Myanmar is engaged in advanced negotiations with Pakistan to licence-build the indigenously developed JF-17 Thunder fighter aircraft for its air force, IHS Jane’s Defence Weekly has reported. The South East Asian country has already decided to purchase 16 JF-17s from Pakistan, the military news periodical said.
Quoting sources in the Myanmar Air Force (MAF), the report said the first of the 16 JF-17s ordered by Yangon in 2015 are expected to go into service later this year. According to the sources, the aircraft will be of the Block II variety which, unlike the Block I, features air-to-air refueling capability in addition to improved avionics.
The report said it’s unclear whether later deliveries to the MAF will include the far more advanced Block III variant being produced at Kamra since last year. It quoted the sources as saying that Myanmar is negotiating the licensed production of the Block III variant.
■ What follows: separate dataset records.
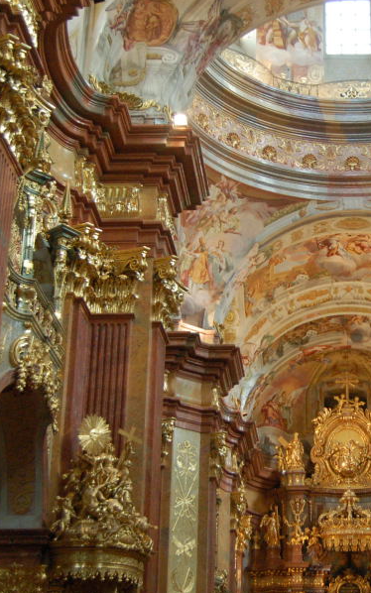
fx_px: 1100
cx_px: 335
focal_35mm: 68
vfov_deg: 30.2
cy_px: 286
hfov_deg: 18.8
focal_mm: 26
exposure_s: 1/60
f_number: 4.2
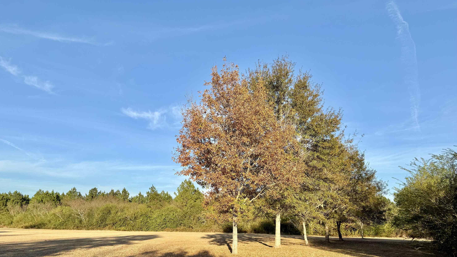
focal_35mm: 27
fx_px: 327
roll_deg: -0.4
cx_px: 222
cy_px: 170
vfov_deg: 42.4
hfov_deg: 69.8
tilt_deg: +10.2
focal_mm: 6.76
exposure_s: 1/3021
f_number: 1.78
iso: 80
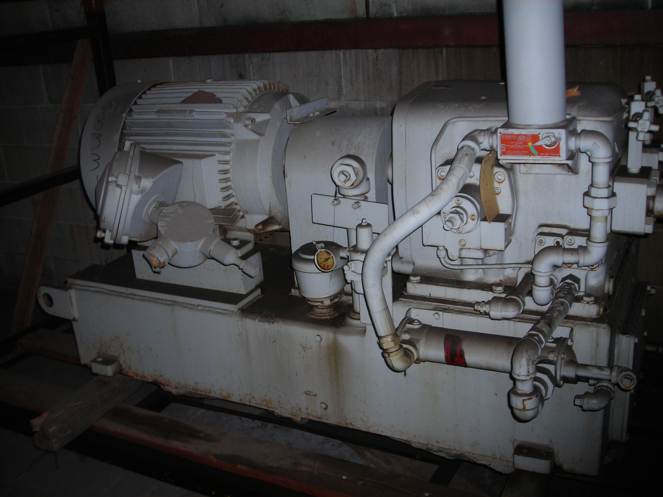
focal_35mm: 38
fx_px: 728
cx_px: 332
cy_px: 248
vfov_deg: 37.7
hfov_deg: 49.0
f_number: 3.2
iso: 76
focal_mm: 6.3
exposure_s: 1/60.1
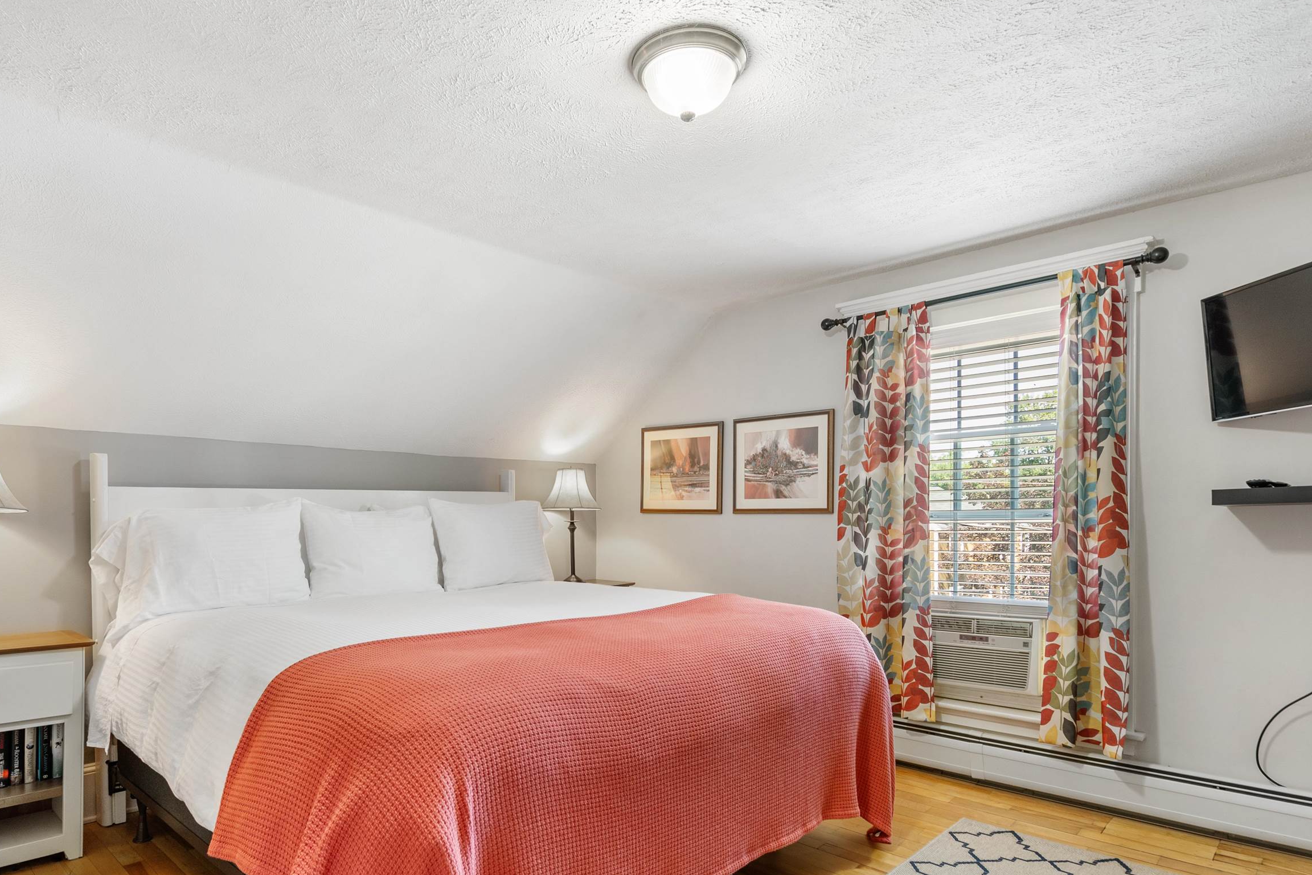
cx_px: 585
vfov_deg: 61.4
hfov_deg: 83.7
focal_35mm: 20
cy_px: 521
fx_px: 729
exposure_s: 1/10
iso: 100
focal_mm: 10
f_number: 5.6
As the MAF phases out its obsolete fleet of F-7M Airguard and A-5C ‘Fantan’ combat aircraft purchased from China in the 1990s, licenced production of the JF-17 Thunder would also mean that the aircraft will likely become the MAF’s workhorse over the coming decades in much the same way as it has moved to prominence within the Pakistan Air Force (PAF).
PAF has at least 70 JF-17s in service and plans to induct a total of 250 aircraft of the type. The first JF-17s entered PAF service in 2009.